I’m thinking this is where the genius of this club lies: they tried to recreate the look, sound, and feel of an old persimmon wood – I don’t necessarily care for the looks, I don’t care about the sound (not sure why anyone ever does), but somehow in this process Cleveland seems to have nailed down the most authentic/satisfying ballstriking sensation to date. I wish I was a righty, then I could get my buddies to try it and tell me if I’m crazy.

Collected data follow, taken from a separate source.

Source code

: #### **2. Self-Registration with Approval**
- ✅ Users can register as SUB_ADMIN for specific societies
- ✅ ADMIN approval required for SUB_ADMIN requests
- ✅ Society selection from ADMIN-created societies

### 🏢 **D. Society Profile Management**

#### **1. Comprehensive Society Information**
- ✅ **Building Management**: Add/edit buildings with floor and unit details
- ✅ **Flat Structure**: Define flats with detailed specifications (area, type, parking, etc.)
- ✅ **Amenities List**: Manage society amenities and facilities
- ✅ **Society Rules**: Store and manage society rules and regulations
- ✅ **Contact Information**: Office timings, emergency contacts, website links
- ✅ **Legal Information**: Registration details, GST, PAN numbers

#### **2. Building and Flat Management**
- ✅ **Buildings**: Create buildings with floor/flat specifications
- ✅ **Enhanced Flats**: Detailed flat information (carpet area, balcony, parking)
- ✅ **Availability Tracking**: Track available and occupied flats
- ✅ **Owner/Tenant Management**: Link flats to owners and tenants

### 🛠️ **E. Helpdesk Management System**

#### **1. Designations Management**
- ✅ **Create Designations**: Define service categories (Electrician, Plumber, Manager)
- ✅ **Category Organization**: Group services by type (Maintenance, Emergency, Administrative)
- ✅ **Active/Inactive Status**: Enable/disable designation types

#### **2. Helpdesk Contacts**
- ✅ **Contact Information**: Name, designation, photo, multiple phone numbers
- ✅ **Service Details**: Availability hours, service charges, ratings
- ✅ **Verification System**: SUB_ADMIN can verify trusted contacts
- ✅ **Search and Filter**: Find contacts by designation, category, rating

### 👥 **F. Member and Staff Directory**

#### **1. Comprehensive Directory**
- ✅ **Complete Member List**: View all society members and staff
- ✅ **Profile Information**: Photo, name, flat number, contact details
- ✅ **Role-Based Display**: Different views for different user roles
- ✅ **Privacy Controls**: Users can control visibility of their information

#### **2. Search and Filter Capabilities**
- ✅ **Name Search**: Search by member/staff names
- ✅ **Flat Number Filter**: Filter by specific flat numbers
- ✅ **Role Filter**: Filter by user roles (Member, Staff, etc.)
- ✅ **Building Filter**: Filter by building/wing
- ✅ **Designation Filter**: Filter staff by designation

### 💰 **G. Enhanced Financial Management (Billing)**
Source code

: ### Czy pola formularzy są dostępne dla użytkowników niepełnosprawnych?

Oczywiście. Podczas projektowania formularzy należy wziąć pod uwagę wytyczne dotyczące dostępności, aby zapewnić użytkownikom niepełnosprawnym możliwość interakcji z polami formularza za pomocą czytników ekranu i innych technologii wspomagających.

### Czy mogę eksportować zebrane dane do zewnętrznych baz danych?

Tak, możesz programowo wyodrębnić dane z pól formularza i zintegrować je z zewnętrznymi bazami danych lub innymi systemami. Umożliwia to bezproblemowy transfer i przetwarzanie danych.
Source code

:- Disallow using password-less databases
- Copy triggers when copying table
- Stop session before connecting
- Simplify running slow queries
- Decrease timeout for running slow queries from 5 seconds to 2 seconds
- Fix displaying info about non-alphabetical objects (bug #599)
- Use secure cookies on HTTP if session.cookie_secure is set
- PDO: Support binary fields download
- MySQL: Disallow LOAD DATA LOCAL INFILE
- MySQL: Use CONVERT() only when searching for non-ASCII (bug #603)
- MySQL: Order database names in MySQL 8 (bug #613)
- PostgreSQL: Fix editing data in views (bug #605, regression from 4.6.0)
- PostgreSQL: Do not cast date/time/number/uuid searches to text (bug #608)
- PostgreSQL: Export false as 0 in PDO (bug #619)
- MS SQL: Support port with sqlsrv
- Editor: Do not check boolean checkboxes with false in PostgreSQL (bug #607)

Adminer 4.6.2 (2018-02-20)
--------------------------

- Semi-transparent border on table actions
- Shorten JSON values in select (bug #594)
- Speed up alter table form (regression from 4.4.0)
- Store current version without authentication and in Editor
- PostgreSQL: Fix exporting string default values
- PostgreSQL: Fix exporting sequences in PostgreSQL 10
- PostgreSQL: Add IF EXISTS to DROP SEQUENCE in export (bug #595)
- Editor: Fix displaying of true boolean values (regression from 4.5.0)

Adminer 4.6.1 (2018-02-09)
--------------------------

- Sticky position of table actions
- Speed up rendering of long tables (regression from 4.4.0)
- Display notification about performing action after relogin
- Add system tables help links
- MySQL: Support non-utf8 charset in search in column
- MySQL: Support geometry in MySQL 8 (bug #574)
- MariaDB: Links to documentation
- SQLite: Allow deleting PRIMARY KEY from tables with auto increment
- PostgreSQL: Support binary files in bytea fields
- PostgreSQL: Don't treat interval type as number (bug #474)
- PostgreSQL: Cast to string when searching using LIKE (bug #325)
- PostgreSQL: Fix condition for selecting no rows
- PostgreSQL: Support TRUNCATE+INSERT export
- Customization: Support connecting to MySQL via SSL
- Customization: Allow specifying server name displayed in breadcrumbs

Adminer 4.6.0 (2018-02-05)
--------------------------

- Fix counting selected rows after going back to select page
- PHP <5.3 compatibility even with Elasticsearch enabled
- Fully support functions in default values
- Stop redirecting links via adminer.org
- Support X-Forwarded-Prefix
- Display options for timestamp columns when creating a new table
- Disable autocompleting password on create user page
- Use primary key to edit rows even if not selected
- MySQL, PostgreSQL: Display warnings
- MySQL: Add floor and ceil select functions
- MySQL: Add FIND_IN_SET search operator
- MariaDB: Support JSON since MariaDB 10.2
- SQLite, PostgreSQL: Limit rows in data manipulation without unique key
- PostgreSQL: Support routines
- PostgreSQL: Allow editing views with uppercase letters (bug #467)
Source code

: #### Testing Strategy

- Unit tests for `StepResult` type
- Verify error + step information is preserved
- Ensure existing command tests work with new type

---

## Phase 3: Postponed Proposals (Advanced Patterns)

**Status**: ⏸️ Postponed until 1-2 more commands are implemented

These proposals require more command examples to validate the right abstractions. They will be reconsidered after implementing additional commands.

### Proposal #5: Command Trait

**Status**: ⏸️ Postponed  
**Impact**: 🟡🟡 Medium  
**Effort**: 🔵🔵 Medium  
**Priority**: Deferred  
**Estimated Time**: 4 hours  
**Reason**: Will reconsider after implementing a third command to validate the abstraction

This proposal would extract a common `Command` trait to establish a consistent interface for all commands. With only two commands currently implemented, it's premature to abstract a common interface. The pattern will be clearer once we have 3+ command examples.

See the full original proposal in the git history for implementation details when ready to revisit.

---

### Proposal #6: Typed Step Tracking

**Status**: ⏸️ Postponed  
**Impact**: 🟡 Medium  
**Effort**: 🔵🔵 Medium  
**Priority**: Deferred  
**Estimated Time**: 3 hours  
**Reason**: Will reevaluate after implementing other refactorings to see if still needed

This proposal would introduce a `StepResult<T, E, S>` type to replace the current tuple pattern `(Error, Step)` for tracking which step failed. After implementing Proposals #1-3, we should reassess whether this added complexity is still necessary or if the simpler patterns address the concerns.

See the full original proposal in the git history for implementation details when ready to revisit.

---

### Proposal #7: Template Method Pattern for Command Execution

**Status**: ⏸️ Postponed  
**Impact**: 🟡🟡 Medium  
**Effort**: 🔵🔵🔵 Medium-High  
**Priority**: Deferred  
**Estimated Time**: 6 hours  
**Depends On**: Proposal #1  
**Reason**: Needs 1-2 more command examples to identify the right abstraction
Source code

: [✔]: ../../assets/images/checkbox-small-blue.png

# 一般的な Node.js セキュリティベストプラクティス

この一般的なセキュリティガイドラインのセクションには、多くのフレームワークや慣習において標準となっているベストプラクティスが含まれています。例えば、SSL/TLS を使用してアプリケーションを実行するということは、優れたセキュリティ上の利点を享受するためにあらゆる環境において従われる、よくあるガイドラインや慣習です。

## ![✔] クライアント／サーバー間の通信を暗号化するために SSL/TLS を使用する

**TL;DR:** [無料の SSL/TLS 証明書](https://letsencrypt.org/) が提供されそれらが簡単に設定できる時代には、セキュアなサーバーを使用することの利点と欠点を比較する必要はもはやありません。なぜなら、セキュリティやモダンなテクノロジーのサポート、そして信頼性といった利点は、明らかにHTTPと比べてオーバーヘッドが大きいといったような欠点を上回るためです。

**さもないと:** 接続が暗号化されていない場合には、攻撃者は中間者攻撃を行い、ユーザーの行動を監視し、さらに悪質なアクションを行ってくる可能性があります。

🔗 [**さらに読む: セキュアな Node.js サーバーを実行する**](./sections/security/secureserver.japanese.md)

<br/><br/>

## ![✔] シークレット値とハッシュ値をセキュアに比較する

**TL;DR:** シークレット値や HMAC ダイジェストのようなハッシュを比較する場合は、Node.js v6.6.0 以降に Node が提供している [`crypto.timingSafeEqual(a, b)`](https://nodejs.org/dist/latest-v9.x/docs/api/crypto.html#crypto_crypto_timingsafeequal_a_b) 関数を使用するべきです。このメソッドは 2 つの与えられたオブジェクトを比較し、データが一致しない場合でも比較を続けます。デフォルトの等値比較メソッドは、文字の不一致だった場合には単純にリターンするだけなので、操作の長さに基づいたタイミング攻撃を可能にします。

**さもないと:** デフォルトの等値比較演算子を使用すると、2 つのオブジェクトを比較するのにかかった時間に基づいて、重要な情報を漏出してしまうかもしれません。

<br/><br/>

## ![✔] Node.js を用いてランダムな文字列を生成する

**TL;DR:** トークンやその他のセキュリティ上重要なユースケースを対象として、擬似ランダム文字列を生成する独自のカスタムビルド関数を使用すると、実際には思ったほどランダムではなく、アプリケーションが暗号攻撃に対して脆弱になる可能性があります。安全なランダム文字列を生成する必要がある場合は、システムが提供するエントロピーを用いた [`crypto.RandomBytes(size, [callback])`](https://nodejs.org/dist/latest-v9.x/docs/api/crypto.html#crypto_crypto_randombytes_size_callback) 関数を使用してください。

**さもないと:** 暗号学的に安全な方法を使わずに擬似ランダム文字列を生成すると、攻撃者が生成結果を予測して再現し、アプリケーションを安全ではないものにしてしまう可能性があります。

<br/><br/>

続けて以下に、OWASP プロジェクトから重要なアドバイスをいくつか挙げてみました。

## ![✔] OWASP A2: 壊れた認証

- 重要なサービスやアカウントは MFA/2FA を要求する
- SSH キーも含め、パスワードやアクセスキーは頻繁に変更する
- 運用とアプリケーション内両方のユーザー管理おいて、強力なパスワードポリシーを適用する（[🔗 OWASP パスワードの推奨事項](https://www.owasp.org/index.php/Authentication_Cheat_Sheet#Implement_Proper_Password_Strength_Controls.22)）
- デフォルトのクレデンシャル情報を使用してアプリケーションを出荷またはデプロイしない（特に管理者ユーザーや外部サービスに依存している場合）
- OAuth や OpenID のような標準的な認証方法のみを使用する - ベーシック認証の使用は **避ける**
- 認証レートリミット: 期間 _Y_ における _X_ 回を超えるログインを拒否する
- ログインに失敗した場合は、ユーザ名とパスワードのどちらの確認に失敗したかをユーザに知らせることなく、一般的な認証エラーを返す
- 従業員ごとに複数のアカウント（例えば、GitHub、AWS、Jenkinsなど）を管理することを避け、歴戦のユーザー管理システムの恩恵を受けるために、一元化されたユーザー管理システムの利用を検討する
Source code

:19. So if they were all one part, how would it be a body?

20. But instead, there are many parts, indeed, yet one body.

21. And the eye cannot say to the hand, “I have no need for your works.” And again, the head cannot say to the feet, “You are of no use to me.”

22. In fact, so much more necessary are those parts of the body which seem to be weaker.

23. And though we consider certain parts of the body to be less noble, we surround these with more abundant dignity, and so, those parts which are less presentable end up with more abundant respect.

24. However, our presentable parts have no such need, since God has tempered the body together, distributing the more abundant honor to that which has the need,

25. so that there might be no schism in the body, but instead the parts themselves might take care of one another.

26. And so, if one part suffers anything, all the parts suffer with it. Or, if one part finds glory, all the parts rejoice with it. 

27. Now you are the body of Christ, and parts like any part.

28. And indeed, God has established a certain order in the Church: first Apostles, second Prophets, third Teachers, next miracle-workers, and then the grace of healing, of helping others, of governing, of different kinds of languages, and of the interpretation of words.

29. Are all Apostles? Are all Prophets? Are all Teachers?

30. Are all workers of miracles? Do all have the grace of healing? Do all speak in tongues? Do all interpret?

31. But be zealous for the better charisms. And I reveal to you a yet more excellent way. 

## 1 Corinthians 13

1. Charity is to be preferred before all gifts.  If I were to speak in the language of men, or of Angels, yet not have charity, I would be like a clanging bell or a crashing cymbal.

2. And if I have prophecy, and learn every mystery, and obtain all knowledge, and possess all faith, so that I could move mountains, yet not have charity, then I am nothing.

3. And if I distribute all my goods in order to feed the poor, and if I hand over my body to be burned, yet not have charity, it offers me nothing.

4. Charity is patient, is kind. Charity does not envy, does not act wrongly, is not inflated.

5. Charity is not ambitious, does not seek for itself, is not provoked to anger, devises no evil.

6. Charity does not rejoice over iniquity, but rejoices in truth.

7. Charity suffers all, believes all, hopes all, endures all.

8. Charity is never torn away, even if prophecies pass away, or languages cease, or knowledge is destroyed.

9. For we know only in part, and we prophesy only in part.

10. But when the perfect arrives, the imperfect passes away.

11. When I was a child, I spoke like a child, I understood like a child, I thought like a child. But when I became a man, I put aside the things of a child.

This is a stretch, but the whole thing reminds me of that movie Alpha Dog that had Justin Timberlake in it. At first glance, it’s gotta be a horrible movie if they had to resort to the gimmick of hiring Justing Timberlake for his first acting role. Turns out, the movie is completely legitimate and Justin Timberlake gave the best performance of the bunch. I think Cleveland pulled a similar move – they went with the old-school concept and turned off folks like myself who thought it seemed like a silly trick to stand out in the driver market. But oddly enough, the club is for real, and it could be the old-school vision that made the driver as good as it is. Does that make sense? My head hurts. I have to wonder if Cleveland would eventually be better served to offer the same technology in a clubhead with modern style . . . perhaps it would just be lost in the shuffle of all other drivers claiming to be the longest, hottest, most-likely-to-be-president driver yet.
This isn’t exactly a nail-biter at this point – this club is now in my bag. I still prefer the look of my old driver when I address the ball, but that’s a novelty that wears off after a few months anyway. When it comes to moving the ball out into the fairway, I’m going with the Cleveland Classic driver all day . . . until further notice, of course.
P.S. – Yes, the headcover is cool, but . . . are you serious?! Who cares!